Extracted data entries

━━━

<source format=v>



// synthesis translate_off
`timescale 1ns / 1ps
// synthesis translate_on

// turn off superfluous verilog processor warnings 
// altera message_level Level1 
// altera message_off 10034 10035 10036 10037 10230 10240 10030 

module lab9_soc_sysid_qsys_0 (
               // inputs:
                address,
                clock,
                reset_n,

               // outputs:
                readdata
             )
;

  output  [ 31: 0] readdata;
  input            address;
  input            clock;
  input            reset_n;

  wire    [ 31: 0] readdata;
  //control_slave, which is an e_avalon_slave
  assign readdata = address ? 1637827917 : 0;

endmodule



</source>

━━━

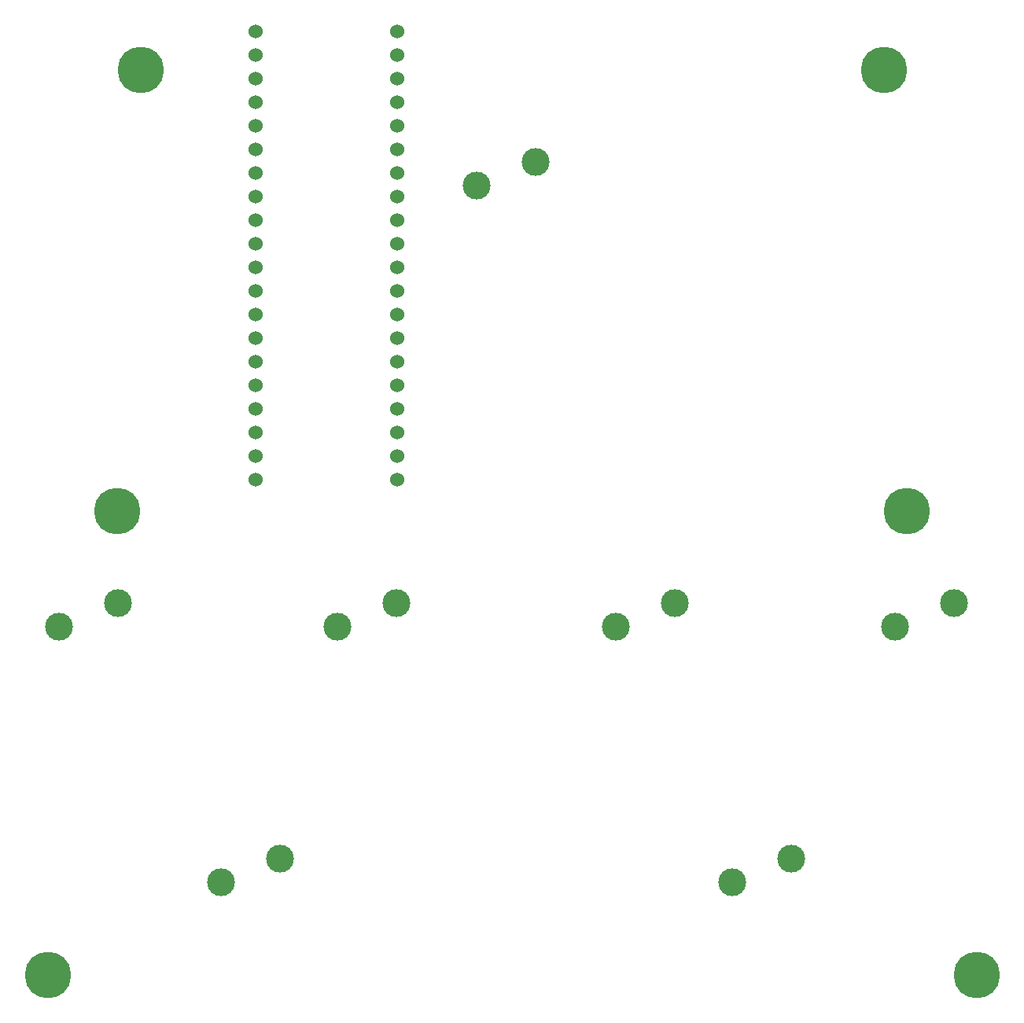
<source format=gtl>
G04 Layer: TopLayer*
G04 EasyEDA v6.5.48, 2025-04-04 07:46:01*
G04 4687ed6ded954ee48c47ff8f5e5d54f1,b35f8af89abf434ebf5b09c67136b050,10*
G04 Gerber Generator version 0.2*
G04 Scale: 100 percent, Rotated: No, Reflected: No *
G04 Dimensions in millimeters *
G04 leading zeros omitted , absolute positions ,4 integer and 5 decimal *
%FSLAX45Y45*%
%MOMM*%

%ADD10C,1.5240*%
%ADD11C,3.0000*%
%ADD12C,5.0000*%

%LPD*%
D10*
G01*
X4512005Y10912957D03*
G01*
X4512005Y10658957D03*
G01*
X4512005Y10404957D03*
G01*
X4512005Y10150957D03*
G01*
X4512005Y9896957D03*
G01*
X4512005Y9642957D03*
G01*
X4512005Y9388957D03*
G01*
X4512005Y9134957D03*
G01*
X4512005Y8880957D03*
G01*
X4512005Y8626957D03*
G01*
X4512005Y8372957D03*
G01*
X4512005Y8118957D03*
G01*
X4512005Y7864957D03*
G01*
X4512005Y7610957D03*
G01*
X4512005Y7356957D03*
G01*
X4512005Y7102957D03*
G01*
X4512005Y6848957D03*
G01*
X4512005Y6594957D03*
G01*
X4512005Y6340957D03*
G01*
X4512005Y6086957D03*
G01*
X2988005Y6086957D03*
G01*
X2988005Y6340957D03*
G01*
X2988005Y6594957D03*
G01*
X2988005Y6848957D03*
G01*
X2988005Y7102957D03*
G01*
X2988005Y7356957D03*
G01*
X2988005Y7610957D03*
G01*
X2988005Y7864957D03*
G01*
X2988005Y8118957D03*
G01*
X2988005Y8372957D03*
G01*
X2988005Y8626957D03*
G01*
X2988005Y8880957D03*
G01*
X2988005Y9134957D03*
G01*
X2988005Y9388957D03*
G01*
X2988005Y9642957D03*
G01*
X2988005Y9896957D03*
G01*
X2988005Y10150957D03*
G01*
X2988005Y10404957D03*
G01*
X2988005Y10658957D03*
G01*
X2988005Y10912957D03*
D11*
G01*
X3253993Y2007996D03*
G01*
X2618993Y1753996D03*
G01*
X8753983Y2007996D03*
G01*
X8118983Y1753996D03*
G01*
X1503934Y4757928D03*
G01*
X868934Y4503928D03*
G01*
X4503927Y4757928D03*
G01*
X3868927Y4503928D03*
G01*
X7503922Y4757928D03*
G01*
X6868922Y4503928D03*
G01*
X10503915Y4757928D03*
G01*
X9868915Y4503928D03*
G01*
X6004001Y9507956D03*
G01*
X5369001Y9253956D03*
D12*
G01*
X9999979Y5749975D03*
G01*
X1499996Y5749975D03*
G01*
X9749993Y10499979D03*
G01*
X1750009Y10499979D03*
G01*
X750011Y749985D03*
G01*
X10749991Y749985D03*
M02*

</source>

━━━

- TASK PROMPT:
Find every line above that contains the word "readdata", and return each one.

- REPLY TO THE TASK:
                readdata
  output  [ 31: 0] readdata;
  wire    [ 31: 0] readdata;
  assign readdata = address ? 1637827917 : 0;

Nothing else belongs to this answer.